In a deep dish, place the shoulder with enough cider vinegar and water to cover (2:1 ratio vinegar to water). Season the marinade with S & P to taste and the cayenne. Marinate refrigerated overnight, or, in a pinch, at least 2-3 hours at room temperature. After removing the meat from marinade, soak the wood chips for about an hour before cooking.
Fully ignite charcoal. Allow to flame until briquettes become white and powdery in appearance (EXTREMELY hot). Place in a rectangular formation in your grill, just a bit larger than the size of your roast. Drain the wood chips and place on top of the charcoal. Place the butt in the center of the rectangle. The temp should be about 275° (if using gas, set to 250°).

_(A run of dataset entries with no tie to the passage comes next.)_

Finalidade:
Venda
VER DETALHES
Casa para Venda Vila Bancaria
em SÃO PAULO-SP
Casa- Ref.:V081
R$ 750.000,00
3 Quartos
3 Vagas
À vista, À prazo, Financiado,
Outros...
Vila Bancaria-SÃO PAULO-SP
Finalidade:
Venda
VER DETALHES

Cook covered, for 3 1/2-4 hours, or until very tender. A knife inserted into center should easily pierce to the bone. Allow the meat to rest for about 30 minutes and pull pieces off by hand.
Vinegar sauce: Shake together cider vinegar, salt, pepper, crushed red pepper, and cayenne to taste. Use to accent the natural flavors of the pulled pork. Serve pulled pork, topped with a dash of pepper vinegar, with coleslaw on the sandwich or on the side.
Only difference in the whole hog and shoulder is time and amount of charcoal. For whole hog cooking time is approximately 1 hour for every 10 pounds. The charcoal should be 30-40 pounds of coal.